A few months ago during Garry Kasparov’s tour of Africa, speculation was bubbling that the former world champion would vie for the FIDE Presidency. His tour had all the makings of a campaign as he was received by the chess brass of seven nations.
Former world champion and Presidential candidate Anatoly Karpov had already made mention of a Kasparov ticket, but the official word came today during the 84th FIDE Congress in Tallinn, Estonia. Kasparov announced after incumbent President Kirsan Ilyumzhinov had announced his bid for reelection.
The political landscape is ripe for change. While it remains to be seen whether this change will occur in leadership, whomever wins the election will have to go in a decidedly different direction.
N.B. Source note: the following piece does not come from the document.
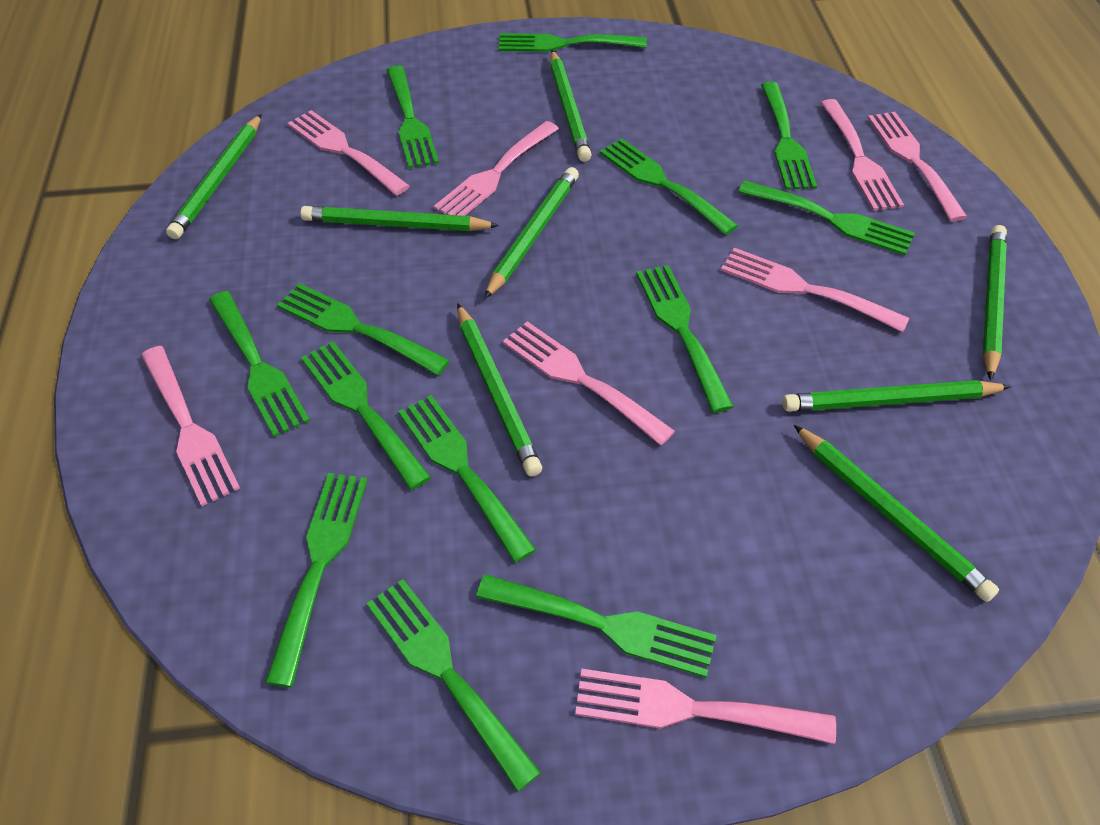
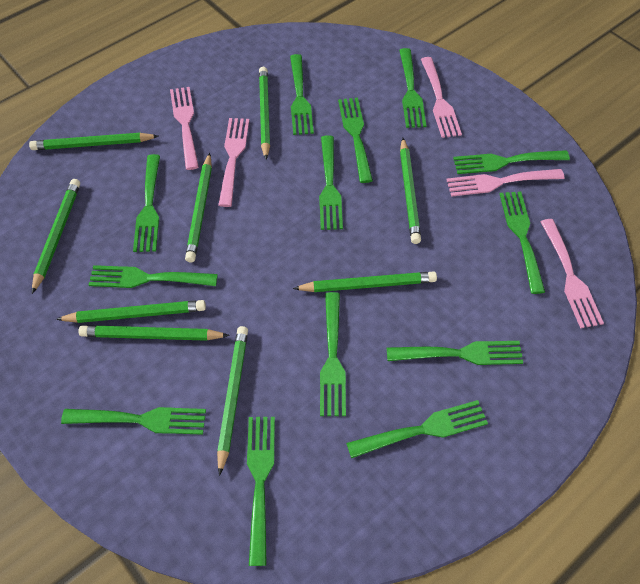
green pencil: [166,114,261,239] [300,206,500,231] [457,303,542,476] [484,167,579,299] [550,50,592,162] [783,380,1011,412] [794,425,999,602] [983,225,1007,381] = 8 -> [29,133,158,150] [32,179,80,294] [56,300,206,323] [78,325,230,341] [185,153,212,263] [217,326,248,476] [259,67,270,160] [293,271,437,292] [400,138,421,244] = 9
pink fork: [141,346,240,506] [288,110,410,196] [434,121,559,216] [503,321,675,446] [575,669,836,744] [721,248,909,332] [821,99,904,211] [868,112,967,222] = 8 -> [170,87,199,170] [218,118,249,207] [421,57,462,138] [446,169,564,197] [540,219,604,328] = 5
While both candidates support Chess-in-Schools, it is not enough; while both candidates hope to attract more sponsorship to international chess, it is not enough. Chess management will require sustainable solutions and an inclusive approach to decision-making.
An amazing event tonight in Tallinn to launch my candidacy for the presidency of the International Chess Federation (FIDE). A great team!
— Garry Kasparov (@Kasparov63) October 7, 2013
This election will no doubt have its tense moments as Kasparov has been working on unseating Ilyumzhinov since he split from FIDE in 1993. This may be his best chance, but he will have to answer some tough questions. He presented a platform in Tallinn highlight six points touting transparency, fee reductions, increased sponsorship, growth, Chess-in-Schools and better execution of rules (see below).
There is the oft-asked question whether small federations will be “dashed” or bribed in order to cast votes. None of the regions around the world vote as a bloc or unilaterally. Even some federations are divided. Thus, there will be no simplistic strategy for securing votes. All federations will be watching the candidates carefully in the next months leading up to the Olympiad in Tromso, Norway.
Kasparov has assembled a team which includes a few very influential chess personalities. Perhaps most important, his team consists of personalities from around the world: Ignatius Leong (Singapore), Afrika Msimang (South Africa), Jan Callewaert (Belgium), Sheikh Mohammed bin Ahmed Al Hamed (UAE) and Rex Sinquefield (USA). A broad base of support will be crucial. However, the question will be whether can he manage the chemistry needed to prevail.